* [Task directions]
Please give back only the lines below from the one containing "middle pip: (953, 702)" to the one containing "ring pip: (116, 261)", each repeated word for word, both ends included.

╭─ Source data

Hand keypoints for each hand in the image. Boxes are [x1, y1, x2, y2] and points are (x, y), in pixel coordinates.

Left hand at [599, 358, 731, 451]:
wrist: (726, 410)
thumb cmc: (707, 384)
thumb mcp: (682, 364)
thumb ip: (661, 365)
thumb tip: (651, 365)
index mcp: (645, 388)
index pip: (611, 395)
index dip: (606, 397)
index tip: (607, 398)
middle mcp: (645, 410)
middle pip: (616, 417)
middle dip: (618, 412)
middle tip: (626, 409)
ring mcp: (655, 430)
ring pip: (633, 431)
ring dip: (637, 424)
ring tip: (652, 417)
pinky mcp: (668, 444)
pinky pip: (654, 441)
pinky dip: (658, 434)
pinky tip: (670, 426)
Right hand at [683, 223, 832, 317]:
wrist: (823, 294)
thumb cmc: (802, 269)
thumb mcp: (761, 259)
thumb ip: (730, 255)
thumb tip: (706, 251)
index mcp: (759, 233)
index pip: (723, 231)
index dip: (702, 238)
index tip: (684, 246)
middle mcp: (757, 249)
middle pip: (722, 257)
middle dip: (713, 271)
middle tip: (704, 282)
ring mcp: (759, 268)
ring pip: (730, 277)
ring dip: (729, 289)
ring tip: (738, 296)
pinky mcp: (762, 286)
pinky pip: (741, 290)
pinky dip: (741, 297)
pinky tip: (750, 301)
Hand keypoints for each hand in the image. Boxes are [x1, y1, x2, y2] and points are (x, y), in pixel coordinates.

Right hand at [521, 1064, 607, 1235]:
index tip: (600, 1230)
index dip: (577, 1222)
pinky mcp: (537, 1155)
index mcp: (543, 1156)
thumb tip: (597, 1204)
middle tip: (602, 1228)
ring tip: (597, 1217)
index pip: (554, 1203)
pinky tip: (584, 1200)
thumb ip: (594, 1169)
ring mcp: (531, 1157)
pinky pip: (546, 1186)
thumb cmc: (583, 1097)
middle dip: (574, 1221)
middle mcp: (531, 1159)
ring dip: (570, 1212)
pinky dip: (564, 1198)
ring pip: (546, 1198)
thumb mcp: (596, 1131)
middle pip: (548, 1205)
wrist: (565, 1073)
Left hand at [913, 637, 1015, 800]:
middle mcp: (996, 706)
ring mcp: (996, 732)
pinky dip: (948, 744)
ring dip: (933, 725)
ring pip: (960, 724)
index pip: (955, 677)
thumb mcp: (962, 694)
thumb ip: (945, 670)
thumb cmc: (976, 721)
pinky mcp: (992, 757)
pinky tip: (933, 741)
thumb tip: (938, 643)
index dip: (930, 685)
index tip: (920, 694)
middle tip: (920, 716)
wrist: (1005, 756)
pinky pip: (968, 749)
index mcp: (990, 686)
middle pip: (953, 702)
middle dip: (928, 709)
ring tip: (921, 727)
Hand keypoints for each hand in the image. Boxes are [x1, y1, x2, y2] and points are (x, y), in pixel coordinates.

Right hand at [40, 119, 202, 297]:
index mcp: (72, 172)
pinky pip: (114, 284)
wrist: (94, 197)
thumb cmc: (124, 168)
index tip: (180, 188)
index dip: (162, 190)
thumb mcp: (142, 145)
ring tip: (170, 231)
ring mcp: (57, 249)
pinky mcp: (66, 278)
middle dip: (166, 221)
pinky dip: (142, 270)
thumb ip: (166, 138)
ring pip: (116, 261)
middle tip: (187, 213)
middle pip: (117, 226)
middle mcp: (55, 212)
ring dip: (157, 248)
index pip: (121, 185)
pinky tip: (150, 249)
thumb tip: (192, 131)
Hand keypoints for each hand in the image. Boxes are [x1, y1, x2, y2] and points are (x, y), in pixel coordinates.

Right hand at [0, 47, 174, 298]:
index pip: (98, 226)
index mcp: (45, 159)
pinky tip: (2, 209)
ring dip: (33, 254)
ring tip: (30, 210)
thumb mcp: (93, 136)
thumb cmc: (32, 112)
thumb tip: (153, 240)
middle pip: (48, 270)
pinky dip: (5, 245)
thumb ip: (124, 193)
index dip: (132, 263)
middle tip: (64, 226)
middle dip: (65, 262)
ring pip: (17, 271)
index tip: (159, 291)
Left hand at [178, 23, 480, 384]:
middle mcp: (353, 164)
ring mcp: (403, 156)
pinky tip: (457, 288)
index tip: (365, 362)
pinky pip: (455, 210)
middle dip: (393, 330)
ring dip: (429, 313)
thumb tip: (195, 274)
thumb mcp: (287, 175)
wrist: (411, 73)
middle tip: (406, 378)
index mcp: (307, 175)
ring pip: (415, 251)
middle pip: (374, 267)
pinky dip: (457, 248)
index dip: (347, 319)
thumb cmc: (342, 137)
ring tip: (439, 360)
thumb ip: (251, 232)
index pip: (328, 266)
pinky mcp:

╰─

* [Solution to this exercise]
middle pip: (953, 702)
middle dip: (928, 709)
ring tip: (921, 727)
Hand keypoints for each hand in the image. Boxes are [x1, y1, x2, y2] and points are (x, y), in pixel coordinates.

Right hand at [40, 119, 202, 297]:
index mcp: (72, 172)
pinky pip: (114, 284)
wrist: (94, 197)
thumb cmc: (124, 168)
index tip: (180, 188)
index dip: (162, 190)
thumb mcp: (142, 145)
ring tip: (170, 231)
ring mcp: (57, 249)
pinky mcp: (66, 278)
middle dip: (166, 221)
pinky dip: (142, 270)
thumb ip: (166, 138)
ring pip: (116, 261)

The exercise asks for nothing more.